To further characterize the side-effect profiles of the glycopeptide, two commonly used assays for assessing MOP effects were used (gastrointestinal transit and respiratory depression). We had predicted that the DOP/MOP profile would have a reduced effect on these parameters compared with equivalent doses of morphine. This was not the case. Glycopeptide 17 also inhibited upper-gastrointestinal transit and suppressed respiratory response to elevations in CO2 on the minute ventilation parameter. The former may have been due to the apparent higher concentrations of glycopeptide 17 in the peripheral circulation compared with CNS, thus, overwhelming the MOP populations in the enteric nervous system. These values were estimated from the i.c.v. versus iv. potency ratios to produce antinociception for 17 versus morphine (more formal pharmacokinetic measures are currently being conducted). The respiratory depression observations indicate that a slight preference for DOP over MOP is not sufficient to differentiate from a MOP selective agonist.

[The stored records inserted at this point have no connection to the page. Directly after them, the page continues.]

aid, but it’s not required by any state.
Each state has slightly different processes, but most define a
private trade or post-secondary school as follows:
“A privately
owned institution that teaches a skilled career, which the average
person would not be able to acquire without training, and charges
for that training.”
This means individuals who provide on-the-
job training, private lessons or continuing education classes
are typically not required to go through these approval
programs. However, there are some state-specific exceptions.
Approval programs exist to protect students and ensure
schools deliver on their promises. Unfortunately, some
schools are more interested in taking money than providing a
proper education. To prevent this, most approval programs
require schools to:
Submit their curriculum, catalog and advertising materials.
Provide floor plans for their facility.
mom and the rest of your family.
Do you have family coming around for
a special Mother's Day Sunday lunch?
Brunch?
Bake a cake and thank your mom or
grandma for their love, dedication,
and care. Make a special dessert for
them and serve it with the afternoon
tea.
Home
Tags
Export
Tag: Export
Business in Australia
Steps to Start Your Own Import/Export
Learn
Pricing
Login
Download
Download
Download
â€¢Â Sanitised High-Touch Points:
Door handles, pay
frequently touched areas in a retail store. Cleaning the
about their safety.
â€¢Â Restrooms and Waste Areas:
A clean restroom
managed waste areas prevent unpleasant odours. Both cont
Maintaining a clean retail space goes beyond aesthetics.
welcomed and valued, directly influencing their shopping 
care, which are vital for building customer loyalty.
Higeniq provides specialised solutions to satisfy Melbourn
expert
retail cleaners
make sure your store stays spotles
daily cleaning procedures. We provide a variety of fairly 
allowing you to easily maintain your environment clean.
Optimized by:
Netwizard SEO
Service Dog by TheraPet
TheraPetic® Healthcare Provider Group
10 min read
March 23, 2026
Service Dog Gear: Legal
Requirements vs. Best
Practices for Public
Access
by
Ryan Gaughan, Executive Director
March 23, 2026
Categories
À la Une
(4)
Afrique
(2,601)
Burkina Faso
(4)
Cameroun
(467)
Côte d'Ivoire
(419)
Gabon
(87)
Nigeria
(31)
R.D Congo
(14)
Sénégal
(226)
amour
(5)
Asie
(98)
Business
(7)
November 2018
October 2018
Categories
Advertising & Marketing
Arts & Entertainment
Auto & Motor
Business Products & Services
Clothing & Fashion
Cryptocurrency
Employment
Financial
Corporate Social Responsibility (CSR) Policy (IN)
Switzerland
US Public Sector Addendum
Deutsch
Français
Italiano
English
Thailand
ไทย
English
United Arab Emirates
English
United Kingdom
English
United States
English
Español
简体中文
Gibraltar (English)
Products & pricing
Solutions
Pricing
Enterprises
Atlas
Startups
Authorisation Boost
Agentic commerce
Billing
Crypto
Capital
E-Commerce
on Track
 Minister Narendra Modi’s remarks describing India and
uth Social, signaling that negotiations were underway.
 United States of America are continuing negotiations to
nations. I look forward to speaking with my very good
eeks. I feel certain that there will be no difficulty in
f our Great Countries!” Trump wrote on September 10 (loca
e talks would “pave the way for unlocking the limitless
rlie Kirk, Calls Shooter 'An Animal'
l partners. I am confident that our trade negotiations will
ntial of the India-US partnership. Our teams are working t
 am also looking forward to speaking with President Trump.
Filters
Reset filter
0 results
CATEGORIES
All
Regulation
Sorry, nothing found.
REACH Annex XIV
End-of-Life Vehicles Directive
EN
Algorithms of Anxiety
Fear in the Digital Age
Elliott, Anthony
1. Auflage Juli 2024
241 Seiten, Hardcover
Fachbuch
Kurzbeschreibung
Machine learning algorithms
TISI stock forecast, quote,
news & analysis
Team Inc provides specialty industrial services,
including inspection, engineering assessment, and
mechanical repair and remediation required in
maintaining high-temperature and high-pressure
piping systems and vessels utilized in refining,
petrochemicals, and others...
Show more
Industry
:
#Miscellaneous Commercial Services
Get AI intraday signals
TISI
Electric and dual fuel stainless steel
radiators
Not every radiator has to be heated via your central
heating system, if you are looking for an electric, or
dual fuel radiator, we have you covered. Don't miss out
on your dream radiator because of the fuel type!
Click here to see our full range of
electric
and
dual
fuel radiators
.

Additional studies were conducted with 17
with respect to its abuse liability. As mentioned previously, the level of locomotor stimulation with 17
was markedly reduced compared with morphine. The stimulation of forward locomotion is generally interpreted as an activation of mesolimbic dopamine systems and an indicator of abuse liability. Our group has also conducted preliminary studies using conditioned place preference and iv. drug self administration in rodents. In the conditioned place preference studies, morphine produced a significant place preference whereas antinociceptive equivalent doses of 17
did not (similar to vehicle). In rat self-administration studies 17
maintained significantly lower numbers of infusions than the more MOP selective agonists morphine and fentanyl. In addition, the cumulative latency to delivery of the first three infusions of 17
(at the peak of the dose–effect curve) was significantly longer than morphine and fentanyl [Stevenson et al. Manuscript in Preparation
]. These experiments suggest that the reinforcing effects of 17
are less than the prototypical MOP agonists morphine and fentanyl. The reinforcing effects of 17
were also evaluated in rhesus monkeys [75
]. Under the conditions examined 17
did not support self-administration in rhesus across a series of doses/concentrations, although the results are more difficult to interpret due to species differences with respect to pharmacokinetics.